* **Task data**:
··········

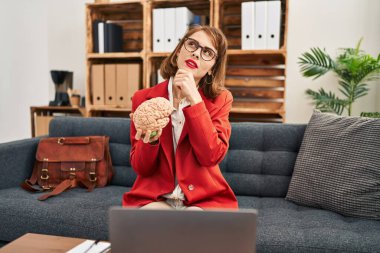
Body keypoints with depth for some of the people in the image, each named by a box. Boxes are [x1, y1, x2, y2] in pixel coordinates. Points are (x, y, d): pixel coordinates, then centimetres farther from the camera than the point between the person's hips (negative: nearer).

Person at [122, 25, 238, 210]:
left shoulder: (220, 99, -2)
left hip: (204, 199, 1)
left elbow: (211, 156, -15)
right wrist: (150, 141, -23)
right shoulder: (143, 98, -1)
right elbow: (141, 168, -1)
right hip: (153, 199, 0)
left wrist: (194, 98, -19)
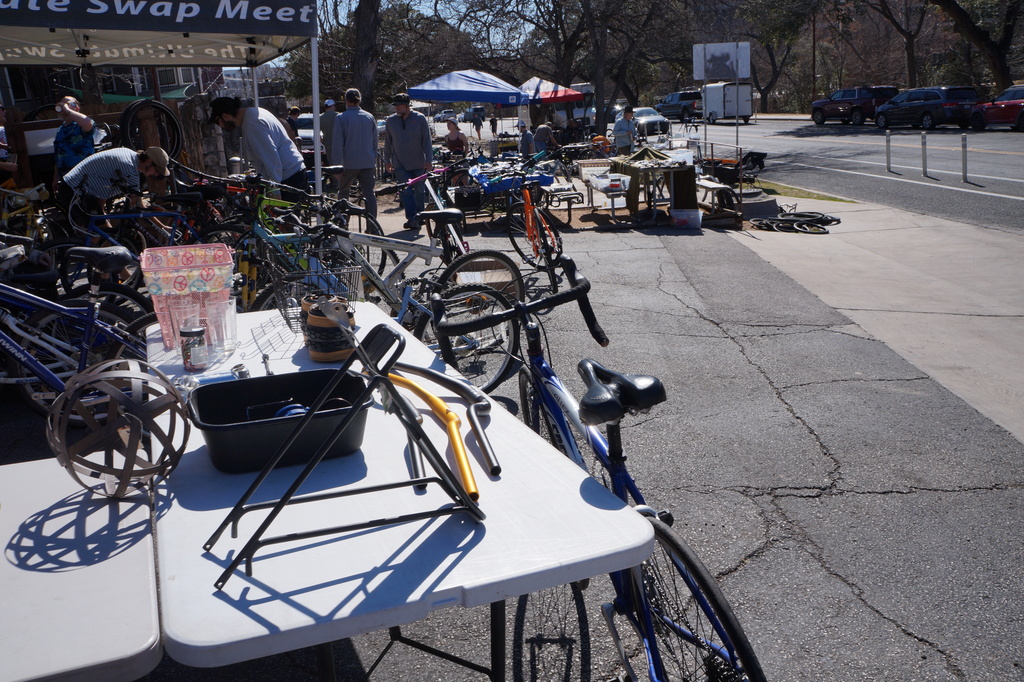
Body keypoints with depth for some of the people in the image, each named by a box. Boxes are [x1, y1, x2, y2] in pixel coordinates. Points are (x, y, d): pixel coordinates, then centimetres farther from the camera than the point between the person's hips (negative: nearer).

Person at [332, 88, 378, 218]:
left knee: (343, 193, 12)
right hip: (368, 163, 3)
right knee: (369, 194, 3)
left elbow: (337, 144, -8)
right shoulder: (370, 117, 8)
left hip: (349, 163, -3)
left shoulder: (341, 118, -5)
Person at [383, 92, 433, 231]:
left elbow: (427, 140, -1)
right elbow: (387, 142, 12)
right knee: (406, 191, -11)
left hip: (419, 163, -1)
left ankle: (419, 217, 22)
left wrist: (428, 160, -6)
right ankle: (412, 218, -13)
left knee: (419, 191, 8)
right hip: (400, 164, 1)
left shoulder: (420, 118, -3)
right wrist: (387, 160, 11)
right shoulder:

··········

* **Try it**:
All lines from the beginning of the entries above to the line containing "left wrist: (194, 98, -19)", inclusive, should be printed exactly, apart from the pictures.

* **Solution to the exercise**:
Body keypoints with depth for some of the people in the image, each named by a box. Boxes are [x1, y1, x2, y2] in pixel coordinates. Points are (x, y, d): pixel coordinates, then centimetres farther from the camera than the point between the person's hips (negative: nearer).

Person at [122, 25, 238, 210]:
left shoulder: (220, 99, -2)
left hip: (204, 199, 1)
left elbow: (211, 156, -15)
right wrist: (150, 141, -23)
right shoulder: (143, 98, -1)
right elbow: (141, 168, -1)
right hip: (153, 199, 0)
left wrist: (194, 98, -19)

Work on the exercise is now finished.